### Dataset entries
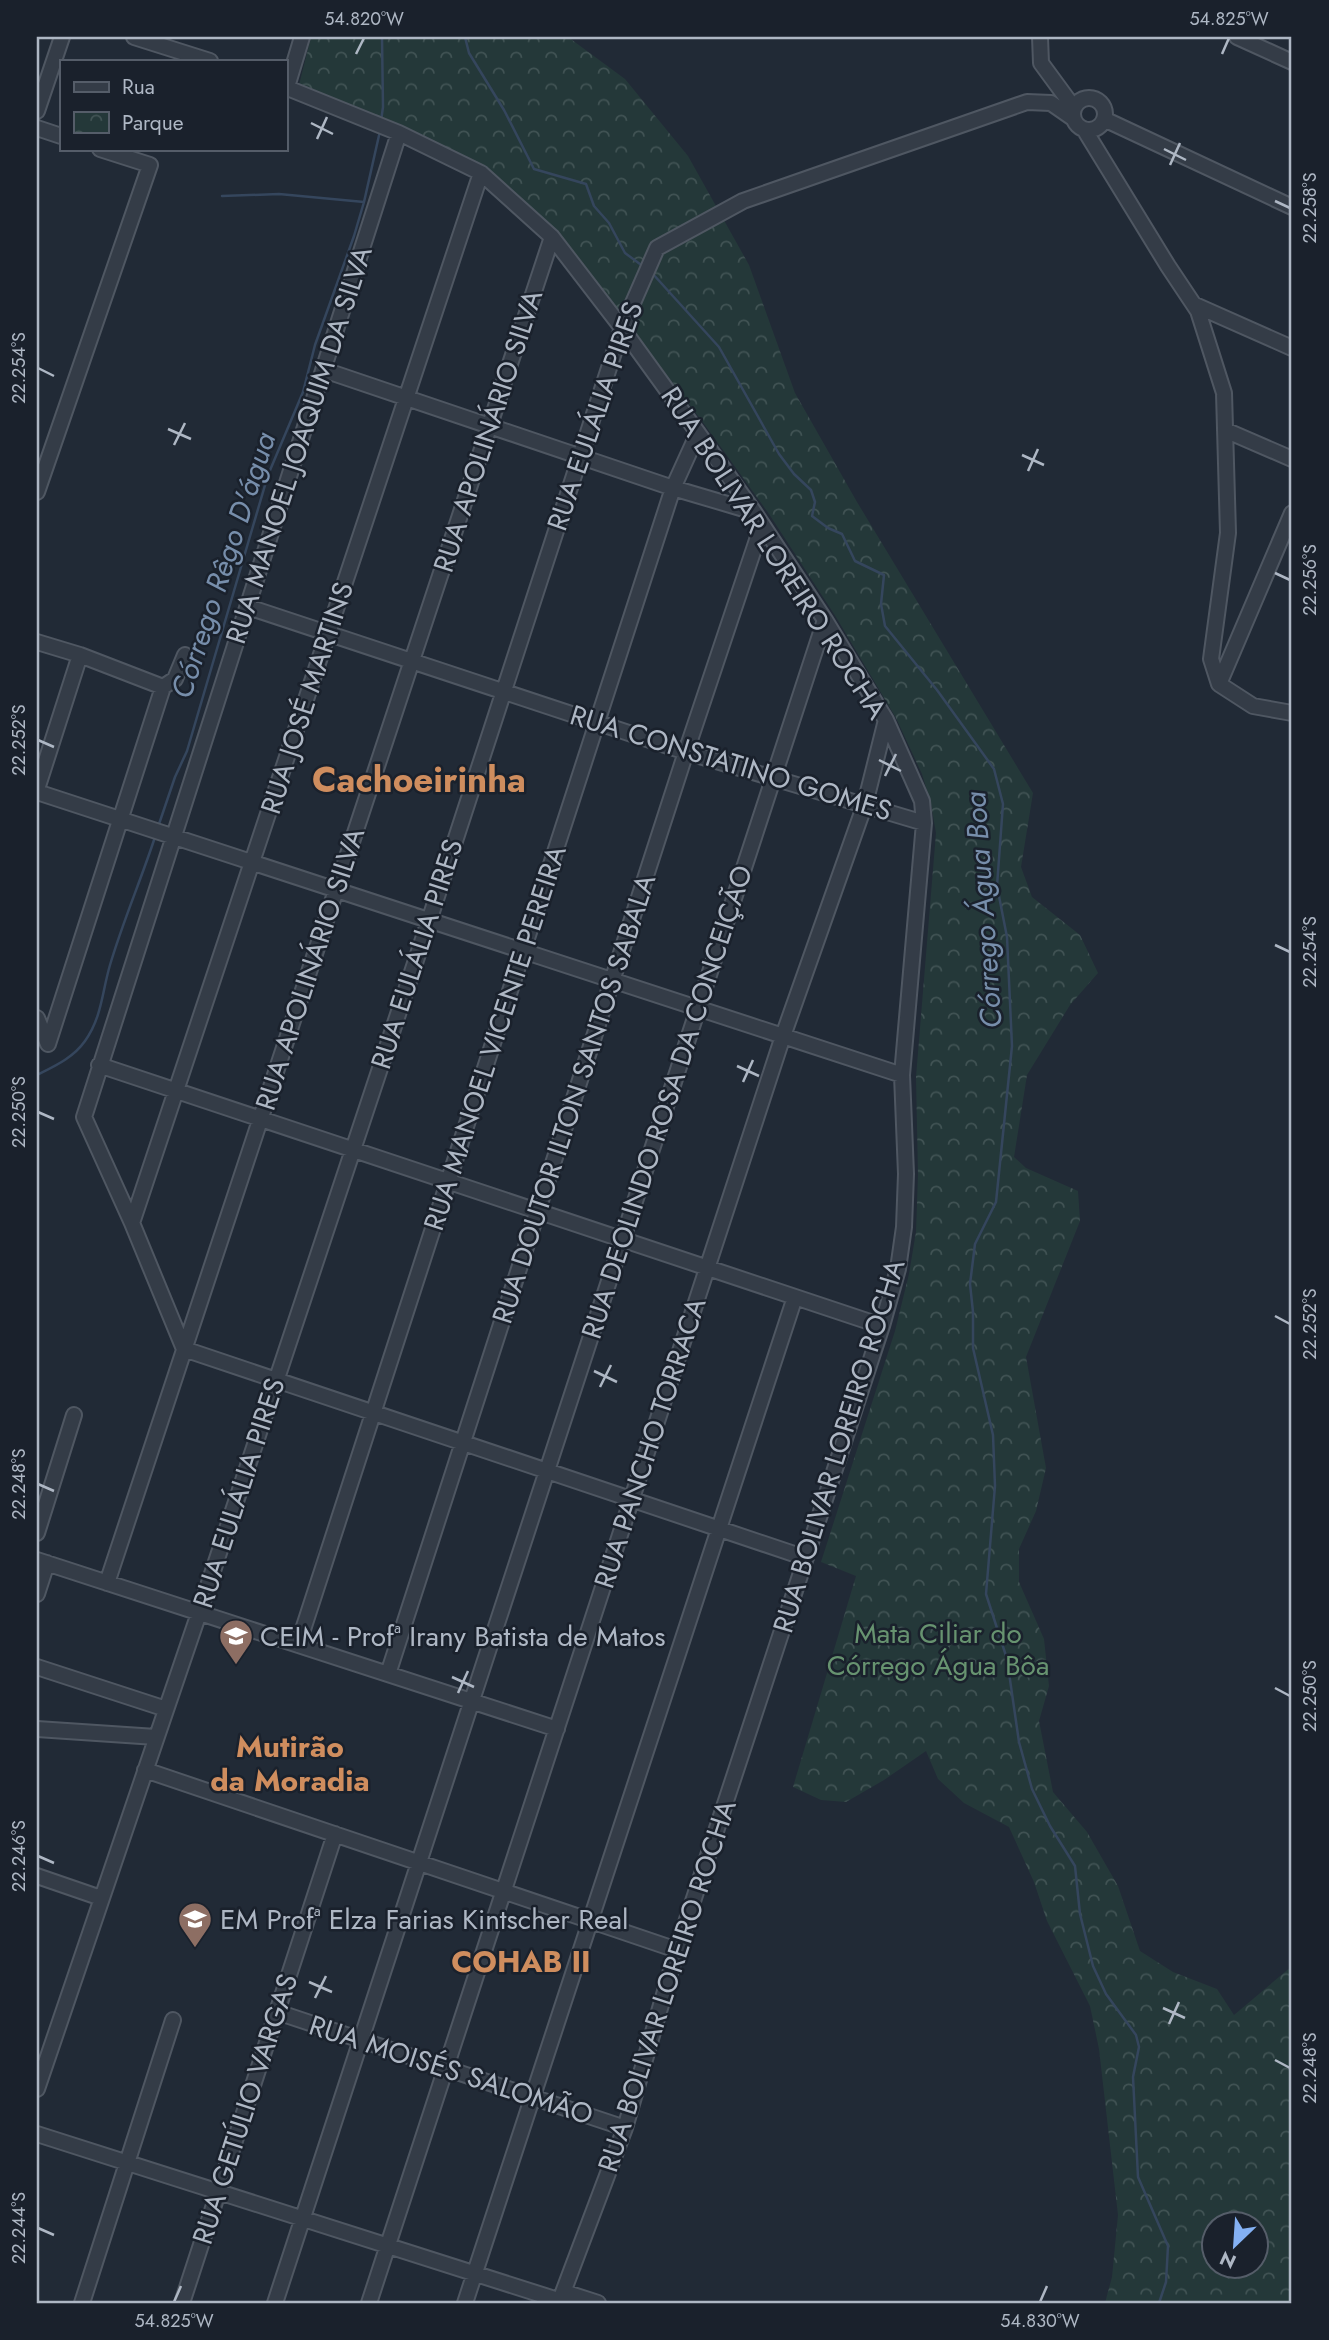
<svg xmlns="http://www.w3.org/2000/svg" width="1329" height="2340" font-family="Jost,sans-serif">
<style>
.park{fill:url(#park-crowns);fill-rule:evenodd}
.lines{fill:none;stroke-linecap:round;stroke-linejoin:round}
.stream{stroke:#35465d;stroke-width:2.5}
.minor-casing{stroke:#4f5762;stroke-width:18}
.minor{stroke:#343c47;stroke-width:14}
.ticks{fill:none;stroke:#aeb7c4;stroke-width:2.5}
.labels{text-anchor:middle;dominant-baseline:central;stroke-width:5;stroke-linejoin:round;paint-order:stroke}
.street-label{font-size:28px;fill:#aeb7c4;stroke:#1a212c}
.park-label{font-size:28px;fill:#679370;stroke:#1a212c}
.poi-label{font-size:28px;fill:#aeb7c4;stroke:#1a212c;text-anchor:start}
.water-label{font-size:30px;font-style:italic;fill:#778eab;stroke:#1a212c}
.neighbourhood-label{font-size:30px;font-weight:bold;fill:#cf8d5e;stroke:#1a212c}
.district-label{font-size:35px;font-weight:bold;fill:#cf8d5e;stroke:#1a212c}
.neatline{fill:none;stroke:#aeb7c4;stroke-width:2.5}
.ticks-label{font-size:18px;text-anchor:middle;fill:#aeb7c4}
</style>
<defs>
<pattern id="park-crowns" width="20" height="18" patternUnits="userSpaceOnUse" patternTransform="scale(1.75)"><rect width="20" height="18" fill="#243839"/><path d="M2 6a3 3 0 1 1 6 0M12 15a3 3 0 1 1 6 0" fill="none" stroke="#415354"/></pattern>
</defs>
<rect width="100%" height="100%" fill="#212a36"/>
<!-- park -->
<path class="park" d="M311,37H568L625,79L688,156L749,265L795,393L857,502L1033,793L1021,867L1032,897L1080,935L1098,973L1070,1005L1027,1075L1014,1157L1026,1168L1078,1191L1080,1221L1026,1357L1046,1468L1036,1511L1019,1549V1582L1044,1639L1049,1686L1039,1721L1053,1792L1087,1832L1118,1886L1140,1951L1173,1972L1217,1989L1234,2015L1292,1966V2303H1105L1112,2277L1118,2215L1099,2049L1090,2006L1047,1921L1034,1882L1009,1827L964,1803L938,1779L926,1751L884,1780L846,1802L821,1800L793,1787L856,1576L821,1562L895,1331L909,1274L916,1232L918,1175L916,1077L936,833L931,804L922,774L896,718L836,617L769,514L702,421L556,230L482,168L299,85ZM1214,2224H1256V2266H1214Z"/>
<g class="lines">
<!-- stream -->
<path class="stream" d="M465,37L469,53L504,110L534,169L586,184L594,206L609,223L625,253L644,267
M381,121L383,107L382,37
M222,196L279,194L364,202
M652,273L719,347L779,454L794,474L811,490L815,502L812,516L828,528L842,534L855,561L884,575L881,604L885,626L937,690L994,769L1003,804L997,886L1007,937L1012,1046L996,1202L975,1244L970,1284L973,1312V1348L993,1435L995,1486L986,1594L1007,1659L1019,1742L1032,1789L1050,1826L1075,1866L1080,1914L1093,1966L1106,1994L1136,2035L1139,2047L1133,2077L1138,2177L1168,2246L1166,2282L1159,2303
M158,827L175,777L187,751L268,475L303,392L315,345L354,236L364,202L380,131
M37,1075C55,1066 73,1058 85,1041C102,1017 102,992 110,965C123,921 141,880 155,837"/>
<!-- minor casing -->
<g class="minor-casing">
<path id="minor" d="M134,37L210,61
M1040,37L1041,63L1074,108
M1237,37L1292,62
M285,87L399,133L481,173L552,237L622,328L698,433L754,512L825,620L886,720L922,801L924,823L902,1075L906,1174L904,1227L898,1269L882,1326L677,1950L625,2128L559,2303
M287,87L302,37
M1073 114a16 16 0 1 1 32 0a16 16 0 1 1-32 0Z
M37,111L62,37
M1104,119L1292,207
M37,128L61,136
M1084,129L1168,266L1198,311L1224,393L1228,533L1211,659L1219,684L1253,706L1292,713
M399,133L84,1117L132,1223L184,1349L806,1558
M1195,305L1292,348
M324,370L673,488L754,512
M1225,430L1292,459
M37,492L150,165L100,149
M248,607L686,752L924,823
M37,642L80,655L163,687
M1219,684L1292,513
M163,687L175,679L185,655
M37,789L80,655
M37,792L902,1075
M37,1018L48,1044
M48,1044L163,687
M99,1065L882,1326
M132,1223L481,173
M37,1533L74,1415
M37,1560L557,1729
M107,1583L552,237
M37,1594L47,1563
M298,1645L673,488L698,433
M37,1667L166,1709
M388,1674L686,752L762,525
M37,1729L156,1737
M145,1770L677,1950
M37,1876L101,1898
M277,2012L625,2128
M37,2089L199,1613L429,921L622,328L657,248L743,201L1027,102L1051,103L1074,119
M37,2134L561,2301
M564,2292L598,2303
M82,2303L173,2020
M182,2303L335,1834
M275,2303L825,620
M369,2303L783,1036L865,804L886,720
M465,2303L795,1297"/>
</g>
<!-- minor -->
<use href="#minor" class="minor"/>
</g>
<!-- ticks -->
<path class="ticks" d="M356,54L364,38M1222,54L1229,38M311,123L333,134M317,139L327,117M1164,149L1186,160M1170,165L1180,143M1275,201L1290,208M38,368L54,376M168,429L191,439M174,445L185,423M1022,455L1044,465M1028,471L1038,449M1275,573L1290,580M38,740L54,747M879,760L901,771M885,776L896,754M1275,945L1290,952M737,1066L759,1076M743,1082L753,1060M38,1112L54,1119M1275,1316L1290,1324M594,1371L617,1382M600,1387L611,1365M38,1484L54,1491M452,1677L474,1687M1275,1688L1290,1696M458,1693L468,1671M38,1856L54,1863M309,1982L332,1992M315,1998L326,1976M1163,2008L1185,2018M1169,2024L1179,2002M1275,2060L1290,2068M38,2228L54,2235M174,2302L181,2286M1040,2302L1047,2286"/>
<!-- icons -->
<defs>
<g id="school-pin" transform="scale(1.75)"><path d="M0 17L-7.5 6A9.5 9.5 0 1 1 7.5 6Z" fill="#8d6e63" stroke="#1a212c"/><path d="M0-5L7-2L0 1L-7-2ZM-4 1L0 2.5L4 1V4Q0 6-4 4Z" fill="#fff"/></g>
</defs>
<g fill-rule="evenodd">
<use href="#school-pin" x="236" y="1636"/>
<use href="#school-pin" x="195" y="1919"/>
</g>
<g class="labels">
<!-- street labels -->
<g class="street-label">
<text transform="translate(595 416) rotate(-71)">RUA EULÁLIA PIRES</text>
<text transform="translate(488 431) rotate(-72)">RUA APOLINÁRIO SILVA</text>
<text transform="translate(299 445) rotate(-72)">RUA MANOEL JOAQUIM DA SILVA</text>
<text transform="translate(774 553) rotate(57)">RUA BOLIVAR LOREIRO ROCHA</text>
<text transform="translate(307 698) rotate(-72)">RUA JOSÉ MARTINS</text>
<text transform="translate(731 763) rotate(17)">RUA CONSTATINO GOMES</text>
<text transform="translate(417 954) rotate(-72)">RUA EULÁLIA PIRES</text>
<text transform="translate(310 969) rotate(-72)">RUA APOLINÁRIO SILVA</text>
<text transform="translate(495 1038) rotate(-72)">RUA MANOEL VICENTE PEREIRA</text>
<text transform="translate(574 1099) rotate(-72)">RUA DOUTOR ILTON SANTOS SABALA</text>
<text transform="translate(667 1102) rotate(-72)">RUA DEOLINDO ROSA DA CONCEIÇÃO</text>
<text transform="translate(650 1443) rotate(-72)">RUA PANCHO TORRACA</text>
<text transform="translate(839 1446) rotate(-73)">RUA BOLIVAR LOREIRO ROCHA</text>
<text transform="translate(239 1493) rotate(-72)">RUA EULÁLIA PIRES</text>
<text transform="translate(667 1986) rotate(-72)">RUA BOLIVAR LOREIRO ROCHA</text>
<text transform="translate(451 2070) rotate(18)">RUA MOISÉS SALOMÃO</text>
<text transform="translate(245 2109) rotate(-72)">RUA GETÚLIO VARGAS</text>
</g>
<!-- park labels -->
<g class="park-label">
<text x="938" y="1633">Mata Ciliar do<tspan x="938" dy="32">Córrego Água Bôa</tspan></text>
</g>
<!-- poi labels -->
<g class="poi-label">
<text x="260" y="1636">CEIM - Profª Irany Batista de Matos</text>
<text x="220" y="1919">EM Profª Elza Farias Kintscher Real</text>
</g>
<!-- water labels -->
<g class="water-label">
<text transform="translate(223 565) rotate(-72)">Córrego Rêgo D'água</text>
<text transform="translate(983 910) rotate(-94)">Córrego Água Boa</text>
</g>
<!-- neighbourhood labels -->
<g class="neighbourhood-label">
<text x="290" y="1746">Mutirão<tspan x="290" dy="34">da Moradia</tspan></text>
<text x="521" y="1961">COHAB II</text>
</g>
<!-- district labels -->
<g class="district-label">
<text x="419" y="780">Cachoeirinha</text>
</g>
</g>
<!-- border -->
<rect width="1329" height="2340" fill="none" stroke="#1a212c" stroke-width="77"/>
<!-- legend -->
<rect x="60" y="60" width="228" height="91" fill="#1a212c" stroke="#555d69" stroke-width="2"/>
<rect x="74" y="82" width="35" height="10" fill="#343c47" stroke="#555d69" stroke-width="2"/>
<text x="122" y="94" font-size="21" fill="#aeb7c4">Rua</text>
<rect x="74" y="112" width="35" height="21" fill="url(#park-crowns)" stroke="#555d69" stroke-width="2"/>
<text x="122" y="130" font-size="21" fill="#aeb7c4">Parque</text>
<!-- north arrow -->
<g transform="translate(1235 2245) rotate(205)"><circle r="33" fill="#1a212c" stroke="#555d69" stroke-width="2"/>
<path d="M0-5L12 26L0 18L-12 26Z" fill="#84b1f4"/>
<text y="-10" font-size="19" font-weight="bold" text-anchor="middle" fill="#aeb7c4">N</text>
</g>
<rect x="38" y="38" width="1252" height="2264" class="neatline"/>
<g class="ticks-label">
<text x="364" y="25">54.820°W</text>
<text x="1229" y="25">54.825°W</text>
<text transform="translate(1310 208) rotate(-90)" y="6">22.258°S</text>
<text transform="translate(19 368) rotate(-90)" y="6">22.254°S</text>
<text transform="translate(1310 580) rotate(-90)" y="6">22.256°S</text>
<text transform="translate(19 740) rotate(-90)" y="6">22.252°S</text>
<text transform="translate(1310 952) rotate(-90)" y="6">22.254°S</text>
<text transform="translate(19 1112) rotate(-90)" y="6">22.250°S</text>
<text transform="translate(1310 1324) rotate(-90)" y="6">22.252°S</text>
<text transform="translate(19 1484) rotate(-90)" y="6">22.248°S</text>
<text transform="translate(1310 1696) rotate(-90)" y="6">22.250°S</text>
<text transform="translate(19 1856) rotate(-90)" y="6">22.246°S</text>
<text transform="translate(1310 2068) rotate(-90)" y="6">22.248°S</text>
<text transform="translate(19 2228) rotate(-90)" y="6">22.244°S</text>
<text x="174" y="2327">54.825°W</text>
<text x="1040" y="2327">54.830°W</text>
</g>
</svg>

### WORK TO COMPLETE
Give the number of lines in the data above that include the word "rule", with no other words.

### EXERCISE SOLUTION
2